Instructions to follow:
Set down the lines below, exactly, starting at the one that contains "focal_35mm: 34" and stopping at the last line, inclusive. Omit pictures.
Segment Start: Entries supplied
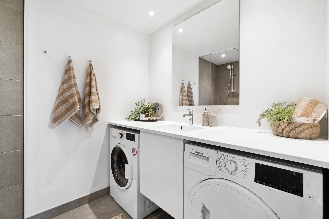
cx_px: 164
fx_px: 137
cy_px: 110
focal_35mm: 15
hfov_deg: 100.4
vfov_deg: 77.3
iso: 500
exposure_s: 1/125
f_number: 8
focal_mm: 10
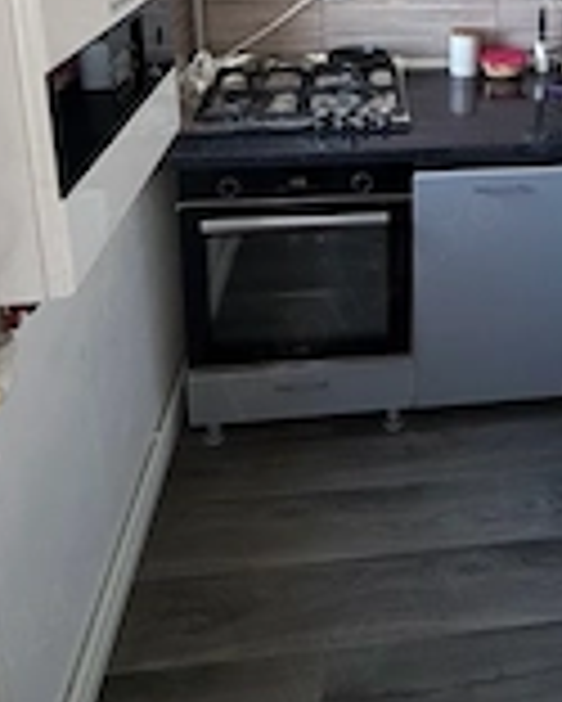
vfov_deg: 44.0
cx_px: 450
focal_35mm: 35
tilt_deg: -12.0
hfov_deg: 40.5
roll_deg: -1.0
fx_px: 727
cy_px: 0
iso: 320
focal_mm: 2.22
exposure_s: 1/61
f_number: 2.2
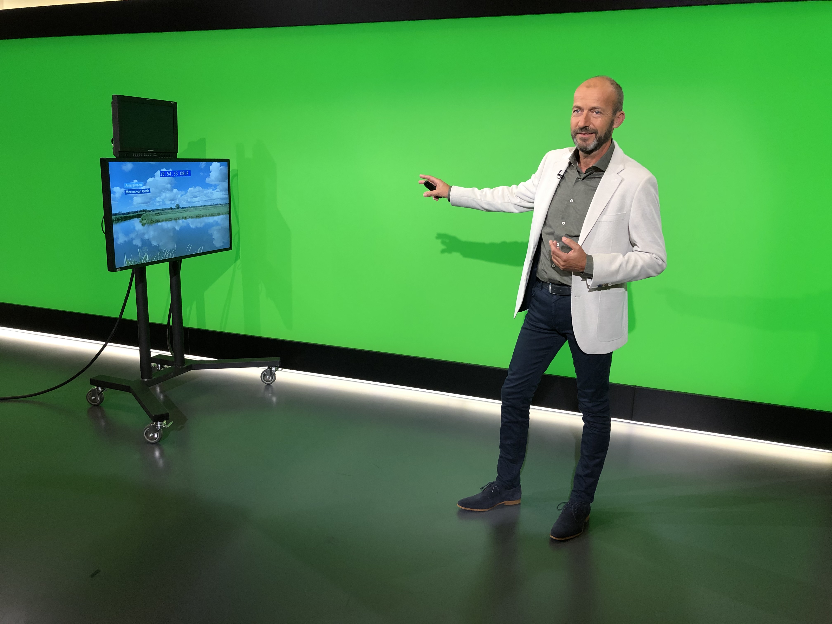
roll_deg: -1.5
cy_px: 312
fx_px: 673
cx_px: 416
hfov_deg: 63.4
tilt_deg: -14.8
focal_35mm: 28
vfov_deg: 49.7
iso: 40
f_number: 1.8
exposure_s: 1/21
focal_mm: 3.99
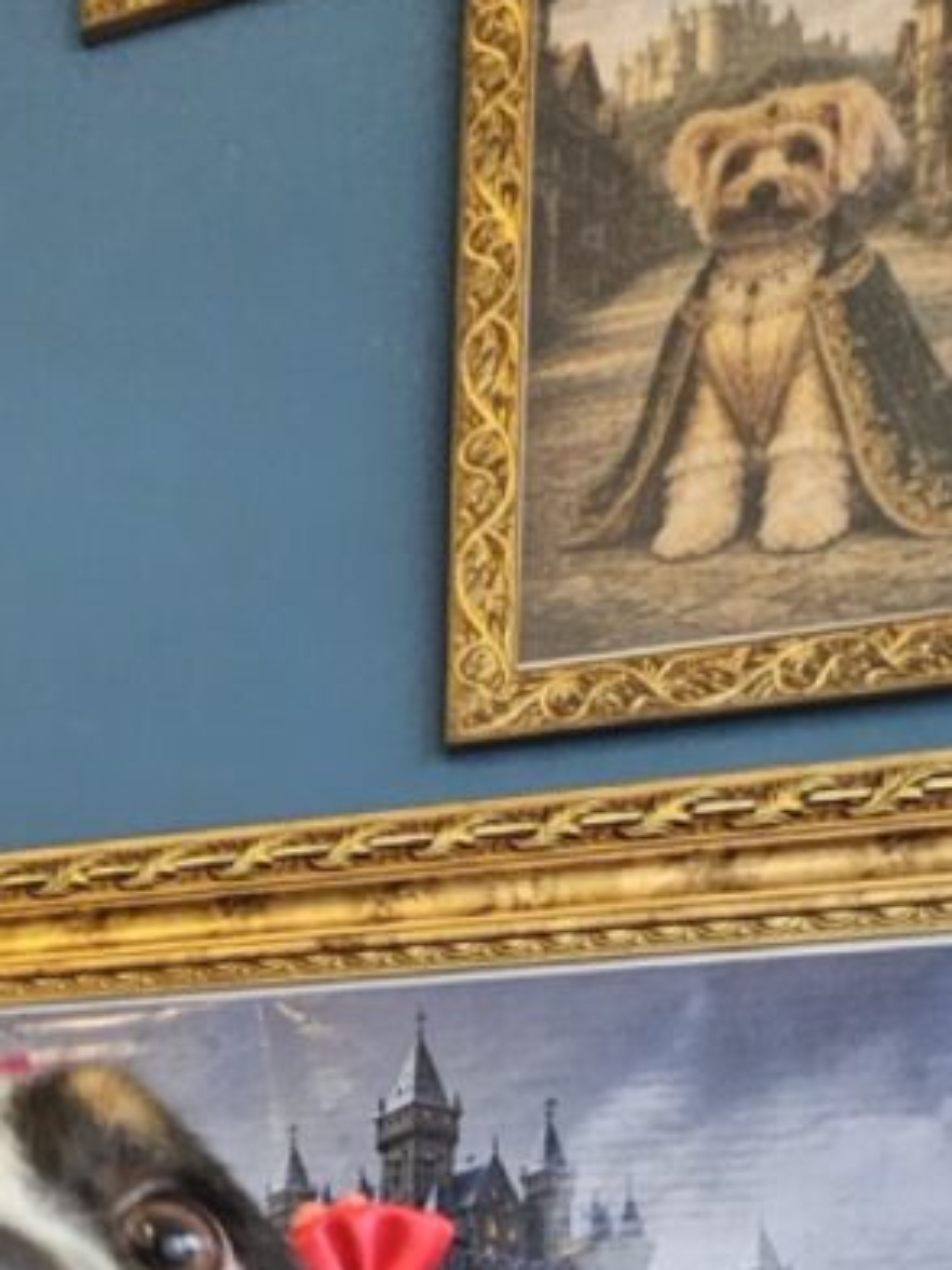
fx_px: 1247
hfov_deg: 36.9
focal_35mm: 34
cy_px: 1487
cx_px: -26
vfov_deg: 40.1
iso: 320
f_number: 2.2
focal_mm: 2.2
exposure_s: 1/100
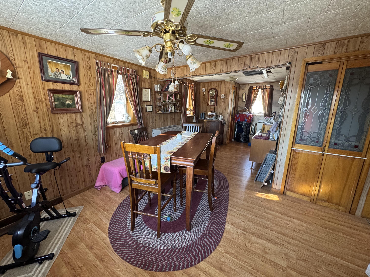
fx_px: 150
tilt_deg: -12.3
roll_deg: +0.0
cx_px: 185
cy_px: 138
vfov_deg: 85.7
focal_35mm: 14
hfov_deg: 102.1
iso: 320
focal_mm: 2.22
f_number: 2.2
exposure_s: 1/60
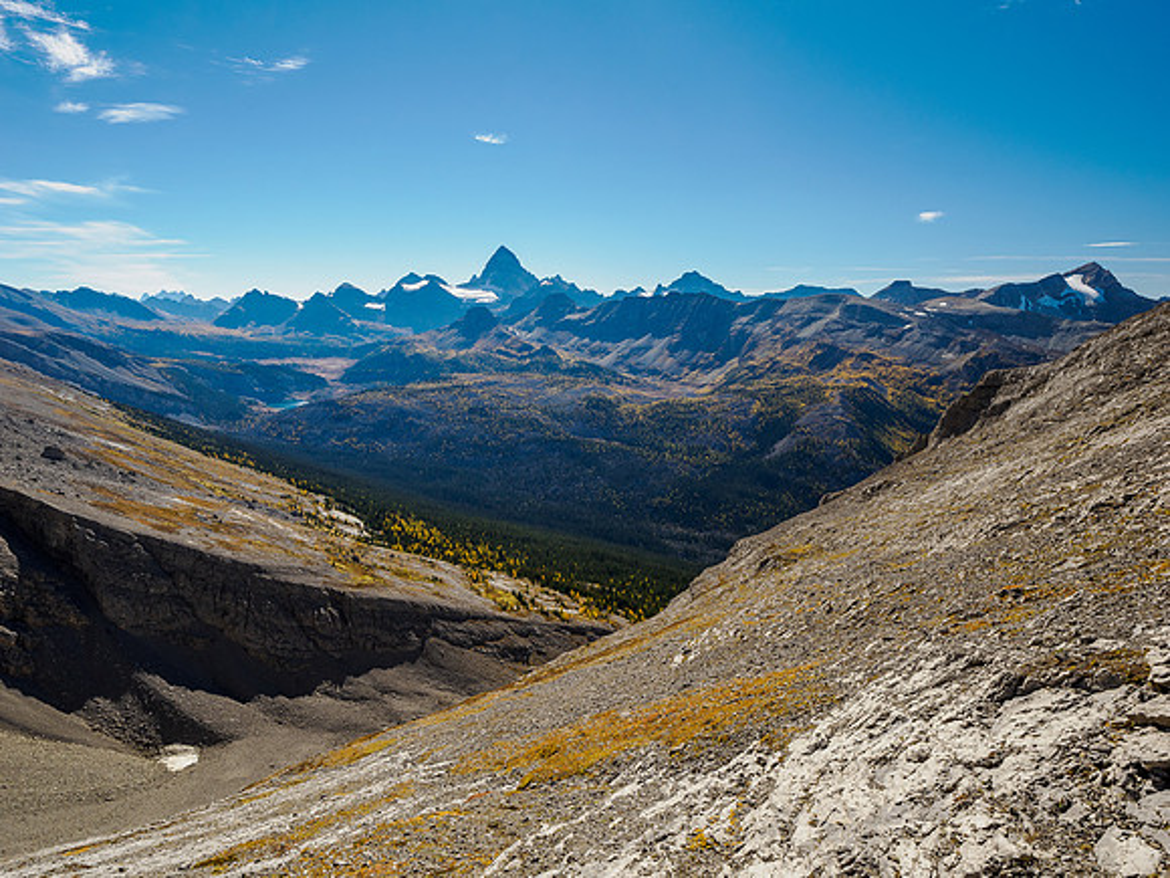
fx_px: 811
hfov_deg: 71.6
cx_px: 585
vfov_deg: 56.8
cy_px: 439
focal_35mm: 24
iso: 200
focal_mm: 12
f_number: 8
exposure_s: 1/160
Segment End: Entries supplied
Your solution:
focal_35mm: 34
cy_px: 1487
cx_px: -26
vfov_deg: 40.1
iso: 320
f_number: 2.2
focal_mm: 2.2
exposure_s: 1/100
fx_px: 150
tilt_deg: -12.3
roll_deg: +0.0
cx_px: 185
cy_px: 138
vfov_deg: 85.7
focal_35mm: 14
hfov_deg: 102.1
iso: 320
focal_mm: 2.22
f_number: 2.2
exposure_s: 1/60
fx_px: 811
hfov_deg: 71.6
cx_px: 585
vfov_deg: 56.8
cy_px: 439
focal_35mm: 24
iso: 200
focal_mm: 12
f_number: 8
exposure_s: 1/160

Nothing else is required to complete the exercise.